Aboveground biomass production and nutrient accumulation on postharvested white spruce sites in interior Alaska
Document Type: Journal Article
Author(s): David Paré; Keith Van Cleve
Publication Year: 1993

Cataloging Information

Keyword(s):
  • aboveground biomass
  • aspen
  • clearcutting
  • nutrient accumulation
  • nutrient cycling
  • nutrients
  • Picea glauca
  • white spruce
Region(s):
Record Maintained By:
Record Last Modified: December 3, 2015
FRAMES Record Number: 4850

Description

Nutrient content and biomass of aboveground annual production, and nutrient content of total aboveground biomass, of 14-year-old assemblages of plants developing on harvested white spruce (Picea glauca (Moench) Voss) sites were estimated by vegetation harvesting and compared with values previously measured in mature white spruce stands. The aboveground biomass production of 14-year-old regenerating trembling aspen (Populus tremuloides Michx.) clumps was 3 times higher than the aboveground production of mature white spruce stands, while the aboveground production of other regenerating communities was lower or equivalent to the production of mature white spruce. However, the nutrient content of aboveground current biomass was greater in all regenerating communities than in mature white spruce stands, except on regenerating sites where the forest floor was absent.

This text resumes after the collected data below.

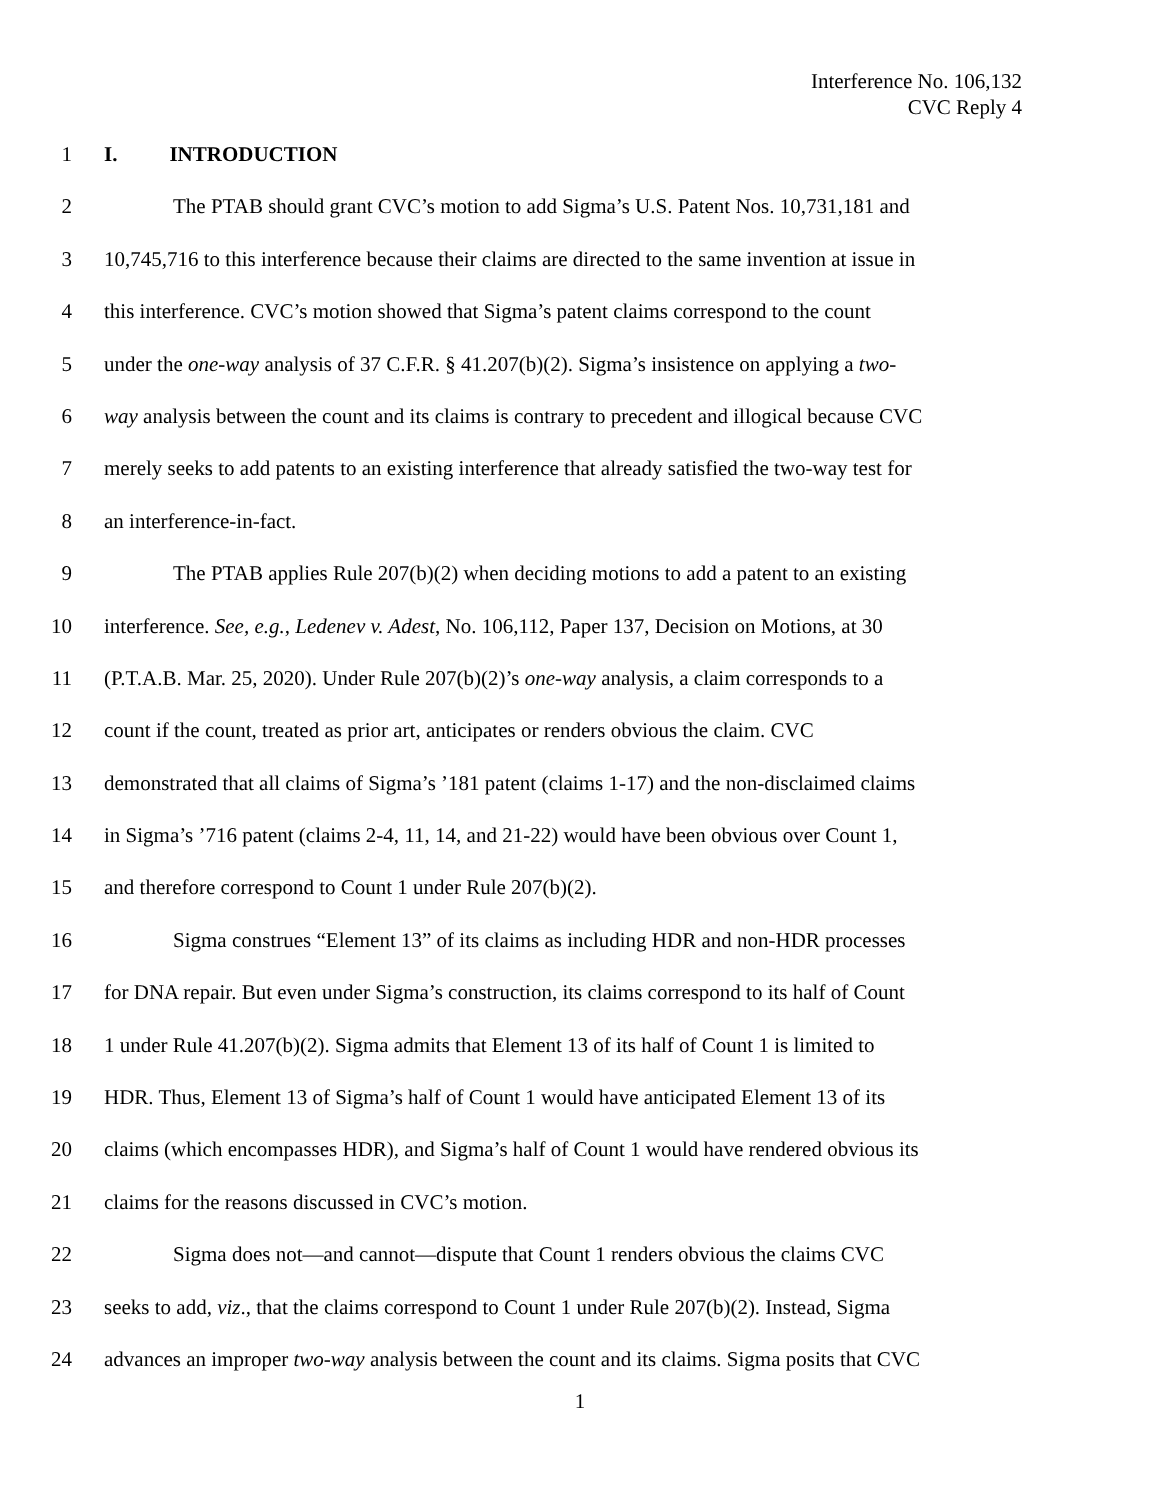Interference No. 106,132
CVC Reply 4
1 I. INTRODUCTION
2 The PTAB should grant CVC’s motion to add Sigma’s U.S. Patent Nos. 10,731,181 and
3 10,745,716 to this interference because their claims are directed to the same invention at issue in
4 this interference. CVC’s motion showed that Sigma’s patent claims correspond to the count
5 under the one-way analysis of 37 C.F.R. § 41.207(b)(2). Sigma’s insistence on applying a two-
6 way analysis between the count and its claims is contrary to precedent and illogical because CVC
7 merely seeks to add patents to an existing interference that already satisfied the two-way test for
8 an interference-in-fact.
9 The PTAB applies Rule 207(b)(2) when deciding motions to add a patent to an existing
10 interference. See, e.g., Ledenev v. Adest, No. 106,112, Paper 137, Decision on Motions, at 30
11 (P.T.A.B. Mar. 25, 2020). Under Rule 207(b)(2)’s one-way analysis, a claim corresponds to a
12 count if the count, treated as prior art, anticipates or renders obvious the claim. CVC
13 demonstrated that all claims of Sigma’s ’181 patent (claims 1-17) and the non-disclaimed claims
14 in Sigma’s ’716 patent (claims 2-4, 11, 14, and 21-22) would have been obvious over Count 1,
15 and therefore correspond to Count 1 under Rule 207(b)(2).
16 Sigma construes “Element 13” of its claims as including HDR and non-HDR processes
17 for DNA repair. But even under Sigma’s construction, its claims correspond to its half of Count
18 1 under Rule 41.207(b)(2). Sigma admits that Element 13 of its half of Count 1 is limited to
19 HDR. Thus, Element 13 of Sigma’s half of Count 1 would have anticipated Element 13 of its
20 claims (which encompasses HDR), and Sigma’s half of Count 1 would have rendered obvious its
21 claims for the reasons discussed in CVC’s motion.
22 Sigma does not—and cannot—dispute that Count 1 renders obvious the claims CVC
23 seeks to add, viz., that the claims correspond to Count 1 under Rule 207(b)(2). Instead, Sigma
24 advances an improper two-way analysis between the count and its claims. Sigma posits that CVC
1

The amount of nutrient incorporated in current aboveground biomass was 5 times greater in trembling aspen clumps than in mature white spruce stands. Furthermore, the total N, P, and K content of aboveground vegetation corresponded, in 14-year-old trembling aspen clumps, to a value that ranged from 50 to 109% of the amount found in the aboveground biomass of mature white spruce forests, while this value ranged from 4 to 14% on other regeneration types. Trembling aspen and balsam poplar (Populus balsamifera L.) both showed the greatest concentrations of N and P in foliar litter fall. These observations suggest that the development of a trembling aspen clump after clear-cutting contributes to the acceleration of nutrient cycling. On the other hand, the development of herbaceous communities during the same period after clear-cutting was accompanied by much lower nutrient cycling rates in the aboveground portion of the vegetation.

Online Link(s):
Citation:
Pare, David; Van Cleve, Keith. 1993. Aboveground biomass production and nutrient accumulation on postharvested white spruce sites in interior Alaska. Canadian Journal of Forest Research 23(6):1233-1239.